[Work item]: After locating "micrograph of IHC" in the listing below, copy that line and each one after it exactly, ending with the line that has "cancer (adenocarcinoma) reveals".

[Supplied data]:
--------------------------------------------------
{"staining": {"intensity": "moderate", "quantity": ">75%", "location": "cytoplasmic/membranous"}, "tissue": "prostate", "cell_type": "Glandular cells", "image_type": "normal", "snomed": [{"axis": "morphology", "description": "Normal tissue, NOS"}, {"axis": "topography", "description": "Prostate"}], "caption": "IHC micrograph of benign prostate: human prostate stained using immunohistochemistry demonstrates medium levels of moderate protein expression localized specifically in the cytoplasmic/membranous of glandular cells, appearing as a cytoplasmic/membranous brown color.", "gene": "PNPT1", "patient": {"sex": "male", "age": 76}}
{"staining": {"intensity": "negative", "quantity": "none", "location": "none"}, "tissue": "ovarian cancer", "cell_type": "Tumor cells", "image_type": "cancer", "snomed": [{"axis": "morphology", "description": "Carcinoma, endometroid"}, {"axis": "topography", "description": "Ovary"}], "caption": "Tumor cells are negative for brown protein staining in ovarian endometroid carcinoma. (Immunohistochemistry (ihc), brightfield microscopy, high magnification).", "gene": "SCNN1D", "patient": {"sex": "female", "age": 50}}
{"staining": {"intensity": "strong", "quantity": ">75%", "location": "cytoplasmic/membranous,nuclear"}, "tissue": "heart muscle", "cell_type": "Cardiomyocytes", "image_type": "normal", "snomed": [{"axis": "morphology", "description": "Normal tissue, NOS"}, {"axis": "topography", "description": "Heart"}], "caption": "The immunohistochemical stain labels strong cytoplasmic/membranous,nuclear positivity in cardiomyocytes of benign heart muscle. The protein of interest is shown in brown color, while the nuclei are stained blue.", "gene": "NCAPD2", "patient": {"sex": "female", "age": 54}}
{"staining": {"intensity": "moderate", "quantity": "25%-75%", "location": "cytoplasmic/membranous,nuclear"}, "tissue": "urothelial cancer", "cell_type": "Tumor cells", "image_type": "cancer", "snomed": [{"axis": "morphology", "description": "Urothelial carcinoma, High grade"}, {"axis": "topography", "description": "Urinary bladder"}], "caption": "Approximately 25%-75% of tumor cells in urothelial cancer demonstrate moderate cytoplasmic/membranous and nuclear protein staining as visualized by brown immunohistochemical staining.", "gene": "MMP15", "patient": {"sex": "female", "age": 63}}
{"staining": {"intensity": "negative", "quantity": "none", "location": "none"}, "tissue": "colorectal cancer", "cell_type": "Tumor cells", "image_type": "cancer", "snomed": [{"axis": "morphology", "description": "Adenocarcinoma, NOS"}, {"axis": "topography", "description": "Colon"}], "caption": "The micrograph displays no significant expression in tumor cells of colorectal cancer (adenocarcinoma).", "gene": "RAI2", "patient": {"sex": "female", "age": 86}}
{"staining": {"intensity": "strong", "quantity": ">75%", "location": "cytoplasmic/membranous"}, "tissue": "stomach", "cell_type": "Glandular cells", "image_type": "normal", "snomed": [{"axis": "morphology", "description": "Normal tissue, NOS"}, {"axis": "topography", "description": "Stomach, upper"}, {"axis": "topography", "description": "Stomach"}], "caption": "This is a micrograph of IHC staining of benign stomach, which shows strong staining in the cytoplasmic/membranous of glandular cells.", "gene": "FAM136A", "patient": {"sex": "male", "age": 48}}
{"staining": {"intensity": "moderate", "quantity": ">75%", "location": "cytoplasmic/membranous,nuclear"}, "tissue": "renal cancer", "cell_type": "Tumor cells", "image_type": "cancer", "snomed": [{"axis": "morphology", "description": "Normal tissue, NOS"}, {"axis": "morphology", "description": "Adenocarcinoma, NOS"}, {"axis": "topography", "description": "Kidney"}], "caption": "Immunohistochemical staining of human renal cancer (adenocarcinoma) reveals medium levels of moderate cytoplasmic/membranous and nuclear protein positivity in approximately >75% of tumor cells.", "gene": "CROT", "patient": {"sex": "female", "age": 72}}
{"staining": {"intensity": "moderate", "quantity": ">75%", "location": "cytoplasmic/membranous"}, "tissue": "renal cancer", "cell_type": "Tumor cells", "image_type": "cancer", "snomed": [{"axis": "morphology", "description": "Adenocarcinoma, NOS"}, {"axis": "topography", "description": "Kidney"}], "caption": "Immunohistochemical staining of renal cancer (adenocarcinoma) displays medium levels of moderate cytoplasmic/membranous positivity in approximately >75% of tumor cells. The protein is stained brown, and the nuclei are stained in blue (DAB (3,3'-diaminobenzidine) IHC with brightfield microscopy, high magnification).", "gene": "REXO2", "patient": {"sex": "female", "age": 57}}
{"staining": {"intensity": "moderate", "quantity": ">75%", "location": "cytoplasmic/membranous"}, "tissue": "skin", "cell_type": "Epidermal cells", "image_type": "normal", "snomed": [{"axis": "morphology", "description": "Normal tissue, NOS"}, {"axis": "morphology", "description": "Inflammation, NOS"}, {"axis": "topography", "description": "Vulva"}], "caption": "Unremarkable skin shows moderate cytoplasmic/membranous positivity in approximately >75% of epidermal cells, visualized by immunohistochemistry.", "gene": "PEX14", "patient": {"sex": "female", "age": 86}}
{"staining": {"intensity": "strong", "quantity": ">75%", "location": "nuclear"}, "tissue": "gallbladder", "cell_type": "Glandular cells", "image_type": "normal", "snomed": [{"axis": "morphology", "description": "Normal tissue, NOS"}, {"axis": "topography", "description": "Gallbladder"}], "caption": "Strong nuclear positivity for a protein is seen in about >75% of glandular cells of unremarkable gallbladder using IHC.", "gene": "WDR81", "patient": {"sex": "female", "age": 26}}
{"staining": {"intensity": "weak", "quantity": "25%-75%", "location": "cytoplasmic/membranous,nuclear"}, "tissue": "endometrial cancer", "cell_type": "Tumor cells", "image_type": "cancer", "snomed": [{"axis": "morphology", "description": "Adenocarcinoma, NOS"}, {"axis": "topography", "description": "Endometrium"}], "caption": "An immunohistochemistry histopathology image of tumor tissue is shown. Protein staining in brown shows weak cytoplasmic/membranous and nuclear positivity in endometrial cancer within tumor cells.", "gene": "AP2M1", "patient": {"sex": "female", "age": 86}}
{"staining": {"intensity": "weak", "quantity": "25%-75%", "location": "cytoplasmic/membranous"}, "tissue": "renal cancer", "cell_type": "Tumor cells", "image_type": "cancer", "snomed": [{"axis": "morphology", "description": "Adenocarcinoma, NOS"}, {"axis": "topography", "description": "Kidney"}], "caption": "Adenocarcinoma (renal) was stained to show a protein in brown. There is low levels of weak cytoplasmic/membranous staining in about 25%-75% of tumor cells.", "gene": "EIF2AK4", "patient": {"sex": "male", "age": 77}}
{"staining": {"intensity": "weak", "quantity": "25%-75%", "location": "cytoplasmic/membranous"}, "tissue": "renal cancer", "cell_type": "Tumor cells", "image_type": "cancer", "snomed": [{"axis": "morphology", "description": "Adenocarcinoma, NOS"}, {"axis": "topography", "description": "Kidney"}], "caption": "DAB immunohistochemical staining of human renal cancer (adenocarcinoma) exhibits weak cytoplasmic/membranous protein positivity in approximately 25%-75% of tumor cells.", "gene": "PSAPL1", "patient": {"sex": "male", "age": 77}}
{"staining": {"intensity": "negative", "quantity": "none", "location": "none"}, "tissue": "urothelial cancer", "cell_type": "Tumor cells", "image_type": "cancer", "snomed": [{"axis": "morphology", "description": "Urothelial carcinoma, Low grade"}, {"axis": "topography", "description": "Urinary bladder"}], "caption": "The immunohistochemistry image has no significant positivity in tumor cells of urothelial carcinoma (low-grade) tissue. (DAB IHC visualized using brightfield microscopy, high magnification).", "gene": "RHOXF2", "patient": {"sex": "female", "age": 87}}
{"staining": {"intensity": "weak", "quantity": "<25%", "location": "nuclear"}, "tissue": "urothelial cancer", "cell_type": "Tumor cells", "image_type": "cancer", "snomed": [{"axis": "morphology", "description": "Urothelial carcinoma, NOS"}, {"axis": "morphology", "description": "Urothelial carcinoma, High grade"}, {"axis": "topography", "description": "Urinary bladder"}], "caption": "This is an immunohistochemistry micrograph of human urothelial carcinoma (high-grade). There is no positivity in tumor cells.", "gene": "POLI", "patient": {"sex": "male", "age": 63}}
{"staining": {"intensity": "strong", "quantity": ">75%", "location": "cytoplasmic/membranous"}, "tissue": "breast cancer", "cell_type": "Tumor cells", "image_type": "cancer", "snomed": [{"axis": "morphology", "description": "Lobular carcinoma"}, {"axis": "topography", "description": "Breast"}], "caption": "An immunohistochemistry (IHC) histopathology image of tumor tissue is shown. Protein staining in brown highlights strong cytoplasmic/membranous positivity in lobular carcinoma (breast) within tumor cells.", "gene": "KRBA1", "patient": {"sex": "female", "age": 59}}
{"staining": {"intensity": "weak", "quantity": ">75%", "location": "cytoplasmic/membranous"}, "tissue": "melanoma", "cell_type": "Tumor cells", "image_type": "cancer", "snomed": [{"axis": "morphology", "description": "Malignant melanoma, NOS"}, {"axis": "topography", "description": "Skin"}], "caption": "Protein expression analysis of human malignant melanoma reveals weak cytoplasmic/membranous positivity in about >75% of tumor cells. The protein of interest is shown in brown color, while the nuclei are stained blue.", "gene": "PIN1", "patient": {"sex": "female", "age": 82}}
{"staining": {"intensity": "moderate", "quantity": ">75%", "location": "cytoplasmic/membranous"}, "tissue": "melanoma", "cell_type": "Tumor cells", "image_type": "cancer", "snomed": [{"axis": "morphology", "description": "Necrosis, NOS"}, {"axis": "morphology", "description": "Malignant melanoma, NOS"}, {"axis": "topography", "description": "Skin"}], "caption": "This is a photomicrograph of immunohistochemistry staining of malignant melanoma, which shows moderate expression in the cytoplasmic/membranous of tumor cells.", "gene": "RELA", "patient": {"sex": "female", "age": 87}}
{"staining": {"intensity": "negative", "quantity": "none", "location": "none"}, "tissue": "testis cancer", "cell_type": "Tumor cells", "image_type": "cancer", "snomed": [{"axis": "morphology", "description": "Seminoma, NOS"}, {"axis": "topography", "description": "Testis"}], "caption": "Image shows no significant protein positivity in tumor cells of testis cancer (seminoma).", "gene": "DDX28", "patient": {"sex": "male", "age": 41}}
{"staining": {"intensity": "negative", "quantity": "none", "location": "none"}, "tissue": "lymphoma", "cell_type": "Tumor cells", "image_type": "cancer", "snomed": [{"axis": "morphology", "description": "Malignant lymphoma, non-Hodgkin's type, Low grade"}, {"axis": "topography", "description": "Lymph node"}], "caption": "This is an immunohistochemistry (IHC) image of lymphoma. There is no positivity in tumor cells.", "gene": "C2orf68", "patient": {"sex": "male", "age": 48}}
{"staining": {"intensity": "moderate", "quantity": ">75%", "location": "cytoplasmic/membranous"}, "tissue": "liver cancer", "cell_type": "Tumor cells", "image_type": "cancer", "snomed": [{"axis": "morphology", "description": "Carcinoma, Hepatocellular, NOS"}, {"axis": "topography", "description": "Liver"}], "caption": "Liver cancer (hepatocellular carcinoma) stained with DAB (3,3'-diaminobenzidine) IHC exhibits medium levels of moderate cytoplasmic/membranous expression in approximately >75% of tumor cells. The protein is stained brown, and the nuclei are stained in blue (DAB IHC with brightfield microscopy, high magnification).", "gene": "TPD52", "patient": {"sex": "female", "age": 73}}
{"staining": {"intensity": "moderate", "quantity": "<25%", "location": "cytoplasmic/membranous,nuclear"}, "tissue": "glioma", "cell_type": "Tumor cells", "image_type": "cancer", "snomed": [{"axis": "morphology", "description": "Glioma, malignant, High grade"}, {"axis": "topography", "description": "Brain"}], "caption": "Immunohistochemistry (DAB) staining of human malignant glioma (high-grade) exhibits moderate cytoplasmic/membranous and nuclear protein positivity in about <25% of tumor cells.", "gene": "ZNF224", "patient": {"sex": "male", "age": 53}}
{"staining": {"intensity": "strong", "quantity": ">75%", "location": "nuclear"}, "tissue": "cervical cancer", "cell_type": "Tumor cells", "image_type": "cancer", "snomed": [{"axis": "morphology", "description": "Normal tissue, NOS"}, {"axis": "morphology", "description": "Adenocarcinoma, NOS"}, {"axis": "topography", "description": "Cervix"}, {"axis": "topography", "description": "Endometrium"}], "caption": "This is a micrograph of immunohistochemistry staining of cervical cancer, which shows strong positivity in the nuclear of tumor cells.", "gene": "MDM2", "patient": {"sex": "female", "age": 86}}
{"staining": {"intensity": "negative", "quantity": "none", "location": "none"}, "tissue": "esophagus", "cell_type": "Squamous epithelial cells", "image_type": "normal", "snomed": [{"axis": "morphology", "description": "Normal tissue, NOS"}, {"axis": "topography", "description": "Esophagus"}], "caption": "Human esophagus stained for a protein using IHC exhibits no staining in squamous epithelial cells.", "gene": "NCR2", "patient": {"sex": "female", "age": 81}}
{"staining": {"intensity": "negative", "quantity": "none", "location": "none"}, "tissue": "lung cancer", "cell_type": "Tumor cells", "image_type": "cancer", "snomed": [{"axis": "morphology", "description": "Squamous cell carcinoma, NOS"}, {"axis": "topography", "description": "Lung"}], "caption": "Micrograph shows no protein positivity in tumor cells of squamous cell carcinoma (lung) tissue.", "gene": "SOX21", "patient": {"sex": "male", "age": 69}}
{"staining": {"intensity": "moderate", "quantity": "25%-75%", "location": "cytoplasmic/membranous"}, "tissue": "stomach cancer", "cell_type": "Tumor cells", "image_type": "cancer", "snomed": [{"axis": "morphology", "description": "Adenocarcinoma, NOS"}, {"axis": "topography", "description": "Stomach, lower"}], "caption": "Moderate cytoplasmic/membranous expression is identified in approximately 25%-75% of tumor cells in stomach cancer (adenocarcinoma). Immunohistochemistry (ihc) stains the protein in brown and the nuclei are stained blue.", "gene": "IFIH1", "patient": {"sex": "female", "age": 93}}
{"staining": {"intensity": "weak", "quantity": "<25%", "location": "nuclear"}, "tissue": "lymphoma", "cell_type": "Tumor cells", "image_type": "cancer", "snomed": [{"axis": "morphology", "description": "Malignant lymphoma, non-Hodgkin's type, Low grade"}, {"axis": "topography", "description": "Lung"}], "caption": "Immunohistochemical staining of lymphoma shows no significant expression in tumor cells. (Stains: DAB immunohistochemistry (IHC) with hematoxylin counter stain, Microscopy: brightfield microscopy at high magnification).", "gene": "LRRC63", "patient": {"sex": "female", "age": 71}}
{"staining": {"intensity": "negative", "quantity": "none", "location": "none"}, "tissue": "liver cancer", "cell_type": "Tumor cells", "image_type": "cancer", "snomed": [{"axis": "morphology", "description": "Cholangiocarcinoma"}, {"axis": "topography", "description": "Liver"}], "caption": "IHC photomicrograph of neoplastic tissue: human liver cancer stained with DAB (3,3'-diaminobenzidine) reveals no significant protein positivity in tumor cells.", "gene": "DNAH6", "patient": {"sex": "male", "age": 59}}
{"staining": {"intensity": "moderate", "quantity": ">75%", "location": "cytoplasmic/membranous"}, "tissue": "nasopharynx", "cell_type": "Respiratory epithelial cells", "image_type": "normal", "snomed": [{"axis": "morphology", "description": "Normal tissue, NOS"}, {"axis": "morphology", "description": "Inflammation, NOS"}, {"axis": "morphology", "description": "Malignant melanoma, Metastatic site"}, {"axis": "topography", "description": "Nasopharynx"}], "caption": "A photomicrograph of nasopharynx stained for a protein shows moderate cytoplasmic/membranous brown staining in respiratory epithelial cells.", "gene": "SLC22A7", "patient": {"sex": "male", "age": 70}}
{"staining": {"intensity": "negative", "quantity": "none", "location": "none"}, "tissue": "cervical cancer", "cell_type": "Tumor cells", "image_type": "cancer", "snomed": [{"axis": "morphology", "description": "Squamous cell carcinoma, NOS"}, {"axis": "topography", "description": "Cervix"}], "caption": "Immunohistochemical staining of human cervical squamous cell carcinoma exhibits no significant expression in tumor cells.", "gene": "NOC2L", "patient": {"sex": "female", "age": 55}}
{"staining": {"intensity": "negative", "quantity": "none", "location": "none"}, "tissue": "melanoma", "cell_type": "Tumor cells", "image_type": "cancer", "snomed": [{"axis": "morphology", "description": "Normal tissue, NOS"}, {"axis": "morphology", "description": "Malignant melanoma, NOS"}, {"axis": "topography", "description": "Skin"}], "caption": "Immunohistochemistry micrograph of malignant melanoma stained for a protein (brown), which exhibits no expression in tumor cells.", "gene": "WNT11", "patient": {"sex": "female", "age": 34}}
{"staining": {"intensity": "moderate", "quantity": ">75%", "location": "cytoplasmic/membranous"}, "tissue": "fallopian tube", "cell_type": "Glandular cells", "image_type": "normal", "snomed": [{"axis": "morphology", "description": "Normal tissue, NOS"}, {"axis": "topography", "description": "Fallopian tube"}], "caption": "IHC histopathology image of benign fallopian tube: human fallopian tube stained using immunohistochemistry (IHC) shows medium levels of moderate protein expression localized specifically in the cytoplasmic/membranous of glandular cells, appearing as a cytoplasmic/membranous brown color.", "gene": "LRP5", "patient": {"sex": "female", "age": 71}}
--------------------------------------------------
[Answer]:
{"staining": {"intensity": "strong", "quantity": ">75%", "location": "cytoplasmic/membranous"}, "tissue": "stomach", "cell_type": "Glandular cells", "image_type": "normal", "snomed": [{"axis": "morphology", "description": "Normal tissue, NOS"}, {"axis": "topography", "description": "Stomach, upper"}, {"axis": "topography", "description": "Stomach"}], "caption": "This is a micrograph of IHC staining of benign stomach, which shows strong staining in the cytoplasmic/membranous of glandular cells.", "gene": "FAM136A", "patient": {"sex": "male", "age": 48}}
{"staining": {"intensity": "moderate", "quantity": ">75%", "location": "cytoplasmic/membranous,nuclear"}, "tissue": "renal cancer", "cell_type": "Tumor cells", "image_type": "cancer", "snomed": [{"axis": "morphology", "description": "Normal tissue, NOS"}, {"axis": "morphology", "description": "Adenocarcinoma, NOS"}, {"axis": "topography", "description": "Kidney"}], "caption": "Immunohistochemical staining of human renal cancer (adenocarcinoma) reveals medium levels of moderate cytoplasmic/membranous and nuclear protein positivity in approximately >75% of tumor cells.", "gene": "CROT", "patient": {"sex": "female", "age": 72}}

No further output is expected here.